Skip to main content
The Tandemn server should be treated as shared infrastructure. It receives job requests from users and coordinates execution across accelerated resources.

Deployment checklist

1

Choose a server host

Pick a machine in your AWS environment that CLI users and EC2 inference replicas can reach.
2

Prepare AWS access

Configure AWS credentials, IAM permissions, S3 bucket access, and quota visibility.
3

Clone the server repository

Fetch the Tandemn server repository and submodules.
4

Run setup

Install dependencies, verify AWS and Redis connectivity, and create .env.
5

Start Redis

Run Redis for chunked multi-replica jobs.
6

Start the control plane

Run python server.py --url <public-or-private-url>.
7

Verify from a client

Run tandemn check from a separate machine using the public server URL.

Commands

git clone --recurse-submodules https://github.com/Tandemn-Labs/Tandemn-server.git
cd Tandemn-server
bash setup.sh
docker run -d -p 6379:6379 redis
python server.py --url https://your-public-url.example.com

Operating model

The administrator owns the server deployment, AWS credentials, S3 bucket, Redis, environment configuration, network exposure, and cluster access.
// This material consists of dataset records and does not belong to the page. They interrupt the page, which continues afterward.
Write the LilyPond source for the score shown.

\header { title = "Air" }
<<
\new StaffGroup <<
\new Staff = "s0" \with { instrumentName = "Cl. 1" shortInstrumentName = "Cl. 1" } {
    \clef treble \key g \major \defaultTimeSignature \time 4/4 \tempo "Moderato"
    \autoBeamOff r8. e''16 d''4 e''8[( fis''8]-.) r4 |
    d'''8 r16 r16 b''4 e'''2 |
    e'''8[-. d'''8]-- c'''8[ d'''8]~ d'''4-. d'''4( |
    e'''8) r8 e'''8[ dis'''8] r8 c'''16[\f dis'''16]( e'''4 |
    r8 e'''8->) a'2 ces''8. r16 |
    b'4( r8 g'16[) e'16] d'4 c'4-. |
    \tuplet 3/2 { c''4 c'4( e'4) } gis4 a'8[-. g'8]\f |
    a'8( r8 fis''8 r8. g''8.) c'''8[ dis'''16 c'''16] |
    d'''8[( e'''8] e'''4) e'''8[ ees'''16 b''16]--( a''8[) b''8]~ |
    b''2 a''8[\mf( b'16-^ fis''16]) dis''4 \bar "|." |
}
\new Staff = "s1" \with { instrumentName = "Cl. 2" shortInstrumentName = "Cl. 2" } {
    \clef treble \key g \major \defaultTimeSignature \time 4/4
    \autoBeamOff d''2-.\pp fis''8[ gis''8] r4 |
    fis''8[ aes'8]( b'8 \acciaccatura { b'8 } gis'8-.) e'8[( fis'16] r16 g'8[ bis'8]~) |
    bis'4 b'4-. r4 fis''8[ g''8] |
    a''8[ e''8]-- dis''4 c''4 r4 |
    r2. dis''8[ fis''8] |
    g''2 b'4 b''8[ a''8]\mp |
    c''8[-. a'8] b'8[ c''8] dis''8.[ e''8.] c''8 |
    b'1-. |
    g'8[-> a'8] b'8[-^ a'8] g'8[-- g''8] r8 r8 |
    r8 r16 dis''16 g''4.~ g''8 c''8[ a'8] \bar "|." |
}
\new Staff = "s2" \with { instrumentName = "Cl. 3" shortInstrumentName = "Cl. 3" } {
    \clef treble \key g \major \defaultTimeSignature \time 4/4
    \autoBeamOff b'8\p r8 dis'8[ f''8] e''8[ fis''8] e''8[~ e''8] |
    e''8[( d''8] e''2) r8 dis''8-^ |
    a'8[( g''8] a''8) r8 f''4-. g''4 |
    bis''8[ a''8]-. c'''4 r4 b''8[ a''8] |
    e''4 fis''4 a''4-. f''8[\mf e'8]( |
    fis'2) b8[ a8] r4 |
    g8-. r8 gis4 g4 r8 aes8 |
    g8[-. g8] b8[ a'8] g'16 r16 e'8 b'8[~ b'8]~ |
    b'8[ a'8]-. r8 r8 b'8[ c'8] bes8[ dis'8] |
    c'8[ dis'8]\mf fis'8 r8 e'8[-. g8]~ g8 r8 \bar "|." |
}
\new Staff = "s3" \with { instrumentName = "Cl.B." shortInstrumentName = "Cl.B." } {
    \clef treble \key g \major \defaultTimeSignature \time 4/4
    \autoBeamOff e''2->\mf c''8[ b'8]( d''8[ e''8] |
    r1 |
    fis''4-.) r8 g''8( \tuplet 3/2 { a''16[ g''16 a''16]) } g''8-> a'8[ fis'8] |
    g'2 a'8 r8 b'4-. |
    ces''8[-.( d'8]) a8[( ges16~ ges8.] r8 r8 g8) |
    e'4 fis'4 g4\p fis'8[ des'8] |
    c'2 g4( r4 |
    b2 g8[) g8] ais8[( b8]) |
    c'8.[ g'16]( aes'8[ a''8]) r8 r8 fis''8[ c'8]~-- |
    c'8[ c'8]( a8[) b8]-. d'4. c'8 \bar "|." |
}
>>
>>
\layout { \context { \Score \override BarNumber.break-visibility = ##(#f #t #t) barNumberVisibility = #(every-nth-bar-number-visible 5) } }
Users own their prompt files, model choices, SLOs, and CLI environment.
Document the server URL, supported models, and expected SLO values for your users before sharing access.

Network model

For local development, the control plane can be exposed through a tunnel or VPN. For production, deploy the control plane on a small EC2 instance in the same VPC as the inference replicas to avoid public exposure and tunnel latency.

Updates

When a new Tandemn server version is available, review the release notes, back up deployment-specific configuration, and update in a controlled maintenance window.